The flight to New Delhi for Pakistan’s prime minister to attend Narendra Modi’s inauguration among other Saarc leaders is a short one, but is nothing short of a diplomatic coup for both. The symbolic ceremonials of the event can at best be, well, just that: Symbolic.
It is Sharif’s bilateral meeting with the newly anointed PM of India, Narendra Modi, that has more than all the usual suspects chattering. Contrary to conventional wisdom, the average Pakistani no longer thinks about India, except to visit, trade or watch Bollywood movies. But this time, everyone has an opinion on two things: whether Sharif should have gone, or not, and more importantly, what he should expect from his first meeting with a BJP prime minister.
As former President Zardari said in support of the move, it’s a good decision, but a difficult one. It’s a tough call because hardliners are at their shrillest peak in trashing any reciprocity as a compromise with received history, Kashmir and Gujarat. Sharif must also know that to be taken seriously on foreign policy, the current muddle-through on counter-terrorism policy at home must change.
But it is smart politics because the positives far outweigh the negatives, just like the numbers for the decision far outweigh those against it in parliament. Pakistan is now a noisy democracy. Its elected representatives have spoken with a consensus on waging peace with India, which includes the main opposition party.
Given the limits of short-run diplomacy, what can take this meeting beyond a photo-op?
A first encounter after years of stalled dialogue can only hope to do three things. If the aim is to reset ties, and not just drive PM Modi’s stock up on the global stage, then the two can at least go beyond sizing each other up. They can use the meeting to kick-start a long, often challenging journey of planned engagement to make South Asia a prohibitive, more lonelier place on the planet for terrorists, poverty and energy insecurity. They don’t need to make a calendar or a roadmap. That's not what prime ministers do. But they can certainly direct their foreign and home ministries to plot a course for the ‘new normal’. They can flesh this out in September at the UN sidelines, or earlier.
Two, they can buck a trend, and some criticism, to set a higher value on legacy politics than on just business. Don’t get me wrong. Business, trade, economic integration are the future, and must drive the motor for game-change. Yet all of us who have been powerful advocates of economic change as the lead engine in bilateral ties have to step back and remind ourselves that while rightist governments dominate in both countries, at this point in time, history will not bend without a hand at its helm.

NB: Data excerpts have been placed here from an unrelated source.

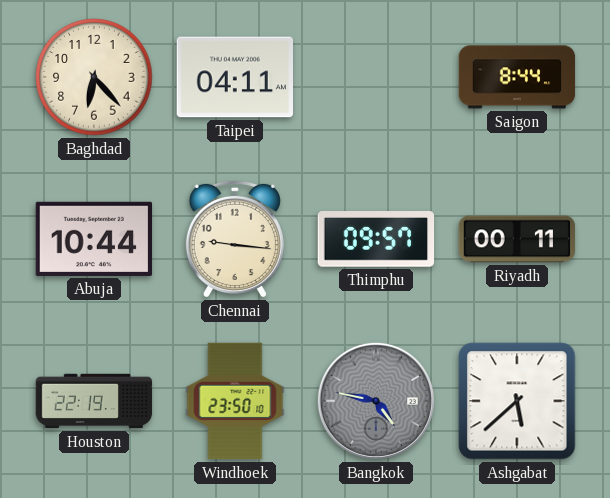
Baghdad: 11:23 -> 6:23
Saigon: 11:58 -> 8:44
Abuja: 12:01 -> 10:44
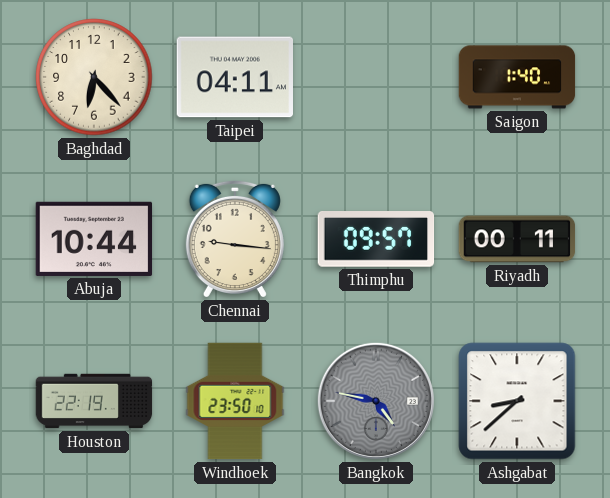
Saigon: 8:44 -> 1:40
Ashgabat: 5:38 -> 8:38
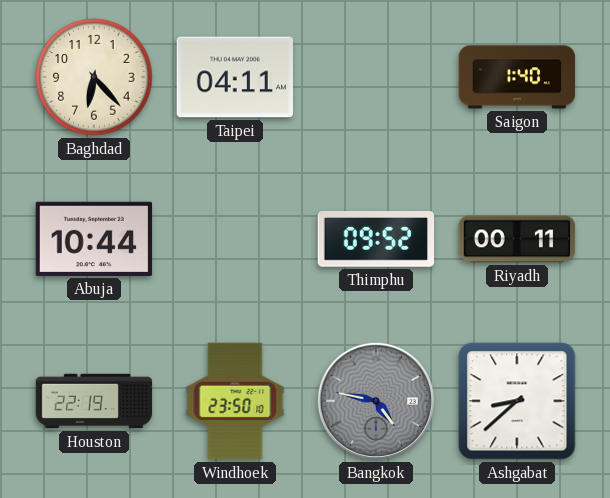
Chennai: 9:16 -> none
Thimphu: 09:57 -> 09:52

The politics of extremism are at an unprecedented high in both countries, albeit in very different form and intensity. Pakistan faces a rash of terrorist violence and intolerance bordering on bigotry, especially with minorities. Afghanistan is facing multiple vulnerabilities, including a security and economic vacuum. Such transition likely, if not surely, begets chaos. And while comparisons with Indian formal protections against religious intolerance may be odious and even misplaced, to the outside world, the BJP is still the benign face of a communalist machine that messaged anti-Pakistan sentiment in its election campaign. This is in stark contrast to Pakistan’s election, where none of the mainstream political parties even bothered to mention, let alone demonise India.
So what must the business-backed PMs do? Still plug hard for economic ties, but make the executive leap to broader course correction and resumption of full spectrum composite dialogue, including Kashmir. Before that can realistically be uninterruptible, PM Sharif has the Mumbai-trial baggage to sort, while PM Modi has to moderate some of his colleagues’ hawkish talk.
Lastly, Messrs Modi and Sharif really should take ten minutes out to game out what happens in event of a crisis.
Let’s not even pretend that the region is inured from that, or that through 2015 the Line of Control cannot flare up dangerously. Both must know that any real test of diplomacy will be during a flashpoint moment. Heads of nuclear states usually get this. Yet we still leave two hot borders and crisis management systems on autopilot. Both have been in politics long enough to know that usually between India and Pakistan, broad policy intentions spelt out at press stakeouts fall into the black hole of strategic drift. So before the next crisis erupts, they must commit to a time-lined plan to prevent events taking on a life of their own.
This is indeed an order as tall as the Minar-e-Pakistan which another vintage of BJP PM had the foresight and vision to visit. It is time another, more empowered BJP PM looked to history.
For Pakistan’s Sharif, his parliamentary numbers also mandates him to lead history at home. It’s true, the military’s worries can’t be wished away. They need to be dealt with, not ignored. Moving away from Siachen and Kargil mindsets in both countries won’t be easy. But big crowns come stuffed with thorns, as we all know. Even the smallest ambition for peace between India and Pakistan needs statesmanship and roadblock-mitigation. Hope is not a plan, no matter how audacious.